Folha de S.Paulo

A empada que matou o guarda

- Alvaro Costa e Silva

rio de janeiro Em texto publicado nesta Folha, em 1991, Otto Lara Resende dava uma receita para viver em tempos de crise política. Emprestara a ideia a seu amigo Rubem Braga: ficar de olho nas frutas da estação. Se a situação era mais aguda, com ameaça de tanques descidos da Vila Militar, o velho Braga pegava o telefone e aconselhav­a ver a coisa de perto: “Vamos ao bar Luís, na rua da Carioca?”.

Lá chegando, começar com um chope preto duplo. Rebater com um louro, também duplo. Para acompanhar, salsichão com bastante mostarda. Saciada a sede e forrado o estômago, voltar pelo aterro do Flamengo, “onde se pode exercer o direito da livre eructação”. Se nada disso bastasse, era necessário descobrir um pastel de palmito na zona norte. Comida a iguaria dos deuses, os dois confrades enfrentari­am até o caos.

Pois algumas mudanças de hábitos na alimentaçã­o do carioca indicam que a crise é mais grave do que se imagina. Primeiro foi a pipoca que, nas versões com leite condensado, queijo, manteiga ou bacon, passou a ser servida com pinça, para evitar que as mãos fiquem meladas.

Novidade importada de São Paulo, o milho cozido agora vem num pratinho, debulhado, para comer com garfo —adeus dentadas nas espigas. Em certos quiosques da Barra, ninguém mais morde um hambúrguer se não estiver usando luvas de plástico. (Quando esse pessoal descobrir o sorvete de casquinha que tipo de aparato será necessário?)

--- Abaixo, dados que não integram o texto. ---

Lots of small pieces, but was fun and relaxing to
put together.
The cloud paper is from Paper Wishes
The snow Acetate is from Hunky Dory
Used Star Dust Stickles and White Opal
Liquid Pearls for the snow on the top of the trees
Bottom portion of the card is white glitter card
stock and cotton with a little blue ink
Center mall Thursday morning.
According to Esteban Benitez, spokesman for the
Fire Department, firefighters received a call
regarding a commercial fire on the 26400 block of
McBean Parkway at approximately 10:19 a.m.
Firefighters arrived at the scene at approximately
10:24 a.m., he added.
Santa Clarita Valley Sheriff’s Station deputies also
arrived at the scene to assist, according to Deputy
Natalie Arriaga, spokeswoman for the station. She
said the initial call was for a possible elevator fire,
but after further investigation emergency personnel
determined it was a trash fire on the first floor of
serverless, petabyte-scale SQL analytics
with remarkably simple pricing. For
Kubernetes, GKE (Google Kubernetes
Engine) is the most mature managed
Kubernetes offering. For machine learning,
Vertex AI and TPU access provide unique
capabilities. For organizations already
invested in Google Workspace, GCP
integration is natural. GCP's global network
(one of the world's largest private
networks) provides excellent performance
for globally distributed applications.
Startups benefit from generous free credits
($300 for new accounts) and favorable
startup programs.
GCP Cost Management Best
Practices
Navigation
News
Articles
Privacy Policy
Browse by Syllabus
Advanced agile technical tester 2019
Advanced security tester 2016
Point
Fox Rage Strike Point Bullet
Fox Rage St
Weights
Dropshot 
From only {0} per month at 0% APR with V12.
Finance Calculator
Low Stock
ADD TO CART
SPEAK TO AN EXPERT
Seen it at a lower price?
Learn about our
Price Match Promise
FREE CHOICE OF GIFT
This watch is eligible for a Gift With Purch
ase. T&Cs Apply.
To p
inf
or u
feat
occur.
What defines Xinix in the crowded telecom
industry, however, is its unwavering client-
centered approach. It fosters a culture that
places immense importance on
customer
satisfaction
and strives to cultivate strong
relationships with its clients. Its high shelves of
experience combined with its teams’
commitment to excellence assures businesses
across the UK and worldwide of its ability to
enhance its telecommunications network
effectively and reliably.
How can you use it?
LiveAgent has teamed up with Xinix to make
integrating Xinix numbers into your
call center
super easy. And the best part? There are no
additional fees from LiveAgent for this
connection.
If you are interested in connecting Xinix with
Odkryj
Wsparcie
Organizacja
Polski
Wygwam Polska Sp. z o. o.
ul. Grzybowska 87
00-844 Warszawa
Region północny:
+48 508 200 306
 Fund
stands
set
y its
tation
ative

Por sorte, a baixa gastronomi­a resiste nos botequins mais vagabundos, pronta a ser devorada sem frescura: caldinhos de siri ou mocotó, bolinhos de feijoada ou de angu recheado com rabada, ovo colorido, paçoca de carne-seca, pé de porco, acarajés, alheiras, coraçãozin­hos, moelas, torresmos, sardinhas, tremoços, jilós marinados e sacanagens com ou sem pimenta. E aquela empada que matou o guarda. Se o tempo fechar na política, tenho o endereço de onde a servem.